== TASK OBJECTIVE ==
Please restate word for word the lines from the top of the entries through the line that contains "fx_px: 1923", and do not include any pictures.

== PROVIDED MATERIAL ==
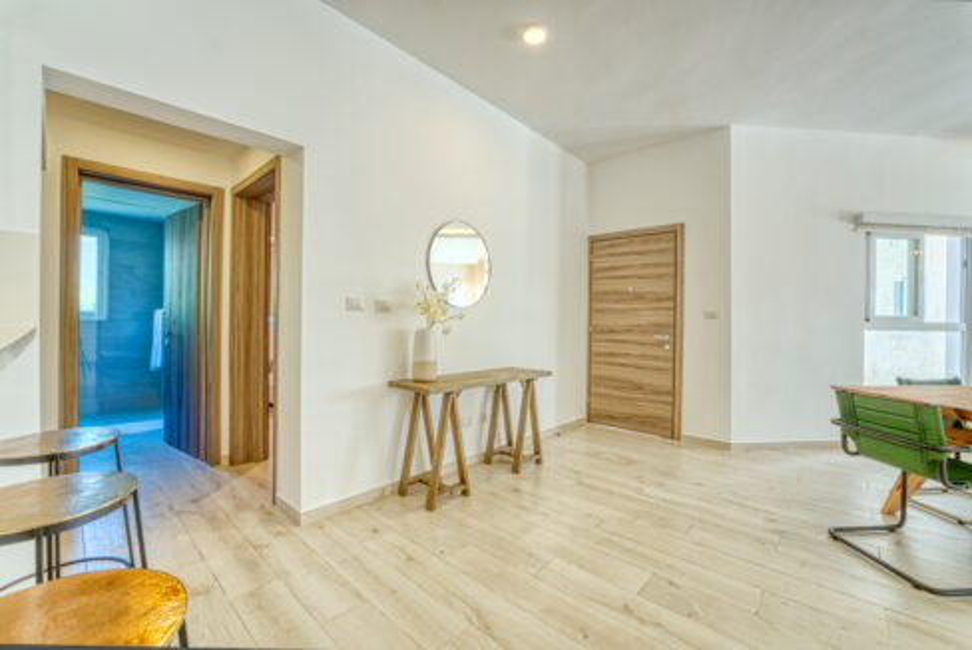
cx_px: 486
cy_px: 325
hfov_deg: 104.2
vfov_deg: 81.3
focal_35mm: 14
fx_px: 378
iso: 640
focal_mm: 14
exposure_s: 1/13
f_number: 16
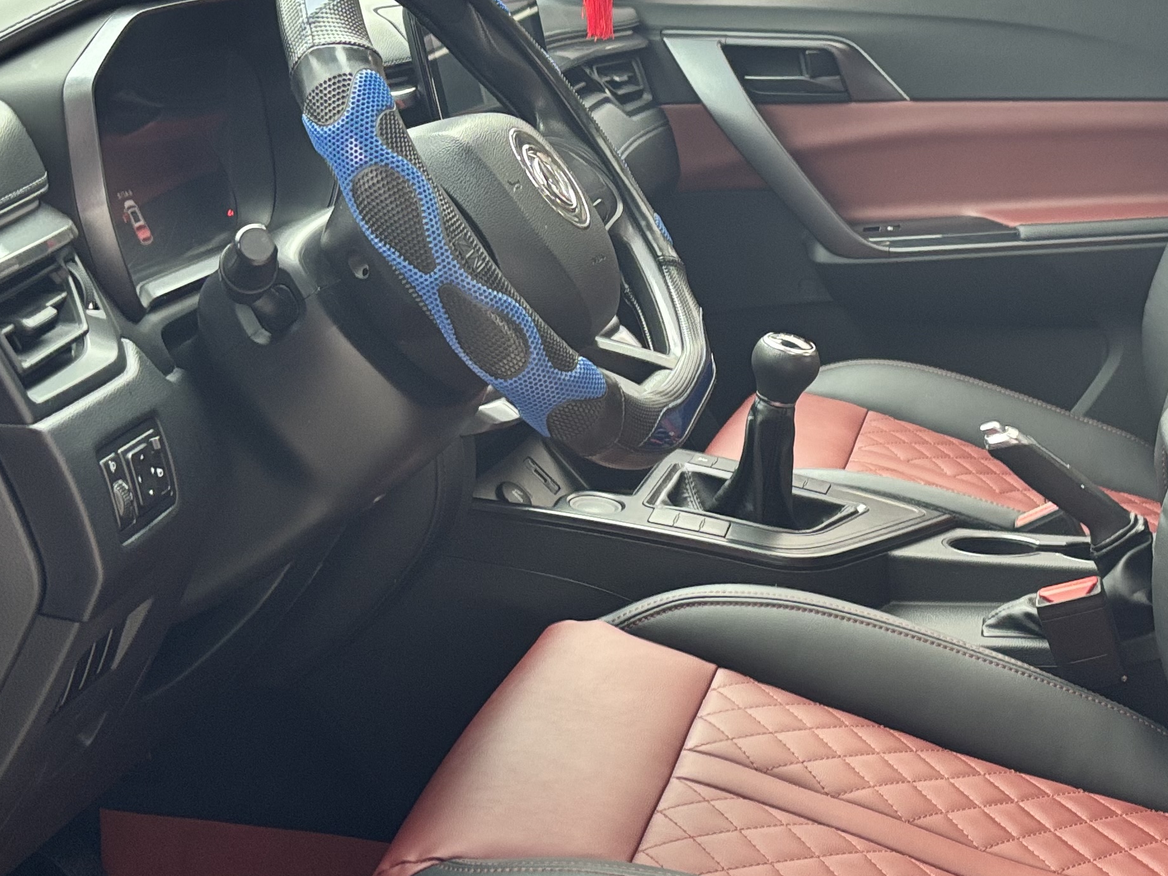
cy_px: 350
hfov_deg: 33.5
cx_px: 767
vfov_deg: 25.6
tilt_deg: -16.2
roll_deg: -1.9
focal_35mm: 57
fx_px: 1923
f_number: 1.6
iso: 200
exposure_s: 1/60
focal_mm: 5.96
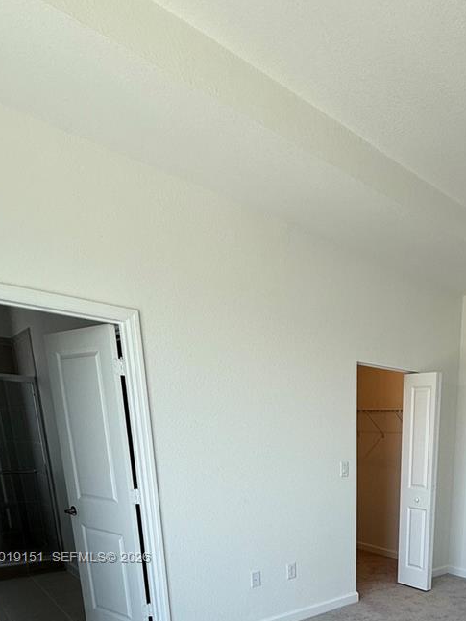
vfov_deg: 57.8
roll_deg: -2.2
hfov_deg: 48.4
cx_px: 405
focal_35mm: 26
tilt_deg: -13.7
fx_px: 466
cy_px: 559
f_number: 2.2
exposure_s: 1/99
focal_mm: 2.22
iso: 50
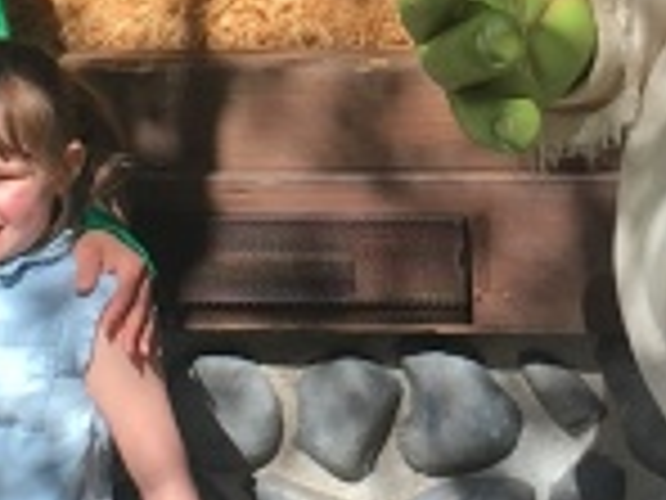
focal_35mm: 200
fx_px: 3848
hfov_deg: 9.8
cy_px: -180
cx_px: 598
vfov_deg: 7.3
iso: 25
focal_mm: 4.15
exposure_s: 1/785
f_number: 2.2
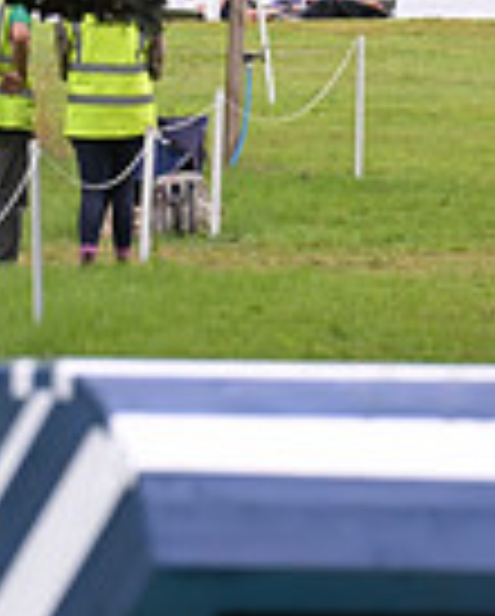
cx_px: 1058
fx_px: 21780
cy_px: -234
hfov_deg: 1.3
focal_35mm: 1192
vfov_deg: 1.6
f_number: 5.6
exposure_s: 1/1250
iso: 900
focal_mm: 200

== EXERCISE OUTPUT ==
cx_px: 486
cy_px: 325
hfov_deg: 104.2
vfov_deg: 81.3
focal_35mm: 14
fx_px: 378
iso: 640
focal_mm: 14
exposure_s: 1/13
f_number: 16
cy_px: 350
hfov_deg: 33.5
cx_px: 767
vfov_deg: 25.6
tilt_deg: -16.2
roll_deg: -1.9
focal_35mm: 57
fx_px: 1923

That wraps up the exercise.